**Page**
Indeed, most organizations try to restrict as much as possible but is impractical to block everything as you said. Tools need to adapt to the times to take advantage of any window of opportunity that is still open. For example the Clojure team has introduced support for a new CLJ_JVM_OPTS variable very recently that will let the user pass additional properties to the clojure tools java process responsible for downloading dependencies. This can be useful for example to redirect the java process to use the windows certs store where important corporate certs are stored now a days for controlling traffic.

lread12:10:16

A third separate issue (1 is installer 2 is launcher) that I see us touching on is cli ease of use for all platforms. This includes things like having to specify a string as '"imastring"'. This is the type of usability issue that https://github.com/babashka/cli addresses. I think seeing this as a separate issue, if only to treat it as out of scope for the launcher, is helpful.

lread12:10:28

@chaos can you briefly recap the locked-down bigcorp acceptable installer options? msi? exe installer? winget? other?

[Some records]
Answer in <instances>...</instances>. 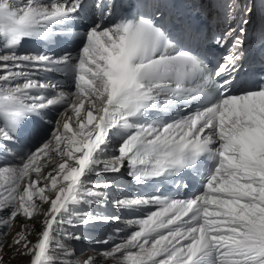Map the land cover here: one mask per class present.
Listing matches in <instances>:
<instances>
[{
  "label": "snow or ice",
  "instance_id": "snow-or-ice-1",
  "mask_svg": "<svg viewBox=\"0 0 264 264\" xmlns=\"http://www.w3.org/2000/svg\"><path fill=\"white\" fill-rule=\"evenodd\" d=\"M17 257L264 264V0H0V264Z\"/></svg>",
  "mask_w": 264,
  "mask_h": 264
},
{
  "label": "bare ground",
  "instance_id": "bare-ground-1",
  "mask_svg": "<svg viewBox=\"0 0 264 264\" xmlns=\"http://www.w3.org/2000/svg\"><path fill=\"white\" fill-rule=\"evenodd\" d=\"M126 177H127V176H126V174H125L124 171H123L122 174H120V175H116V176H113V179L117 180L118 183H119L120 185L123 186V189H124L126 192L131 193L130 191H128V183L126 182ZM124 178H125V179H124ZM113 194H114V195H118V193H116L115 191H114ZM94 210H96V211H103V212H106L107 214H117V212H115L116 210H115L114 208L111 207V203L107 206L106 209H94ZM119 214H120L122 217H127V216H129V215H139L140 213H134V214H133V213H119ZM118 226H119V227H123V224H122V223H121L120 225H117V224H116L115 228L118 227ZM93 227H94V229H96V230H97V228H98L99 236H98V233H97V234H94V231H92V230H94V229H92V228L86 230V231H87V234H88L89 236H91V237L101 238L100 232H102V231L105 229V227H108V224H98V225H95V226H93ZM115 228H114V229H115ZM114 229H111V228L108 227V230H107V234H106V236H109V235L113 234ZM81 231H85V230L81 229ZM34 238H35V237H33V239H34ZM102 238H103V237H102ZM75 247H76L77 251H79V250H85V249H88V248H89V244H88L87 242L81 241V242H79V243H76ZM9 255H11V253H9ZM25 259H26V258L22 259V258H20V257H17L16 259L11 260L10 264H25ZM5 260H6V261L8 260V257H7V256L5 257Z\"/></svg>",
  "mask_w": 264,
  "mask_h": 264
},
{
  "label": "rangeland",
  "instance_id": "rangeland-1",
  "mask_svg": "<svg viewBox=\"0 0 264 264\" xmlns=\"http://www.w3.org/2000/svg\"><path fill=\"white\" fill-rule=\"evenodd\" d=\"M111 207L113 208L112 204H111ZM115 212H116V211H115ZM115 226H116L115 223L108 224V227L111 228V229H114ZM108 227H105V229H104L102 232H100L101 238H102V237H103V238L106 237ZM92 229H94V227H92ZM92 231H94V234H97V233H98V236H99L98 228H97V230L94 229V230H92ZM80 252H81V250L77 251V255H79Z\"/></svg>",
  "mask_w": 264,
  "mask_h": 264
}]
</instances>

**Tasks**
**a)** Answer these questions using the discussion:
(i) Which new variable has the Clojure team recently added support for?
(ii) Which GitHub project is given as addressing the command-line usability issue?
(iii) Which installer options does lread list when asking for a recap?
**b)** Print the part of the discussion between "lread12:10:16" and "launcher, is helpful.", inclusive.
Rely only on the discussion to complete the tasks.

**Solved problems**
**a)**
(i) CLJ_JVM_OPTS
(ii) https://github.com/babashka/cli
(iii) msi, exe installer, and winget

**b)**
lread12:10:16

A third separate issue (1 is installer 2 is launcher) that I see us touching on is cli ease of use for all platforms. This includes things like having to specify a string as '"imastring"'. This is the type of usability issue that https://github.com/babashka/cli addresses. I think seeing this as a separate issue, if only to treat it as out of scope for the launcher, is helpful.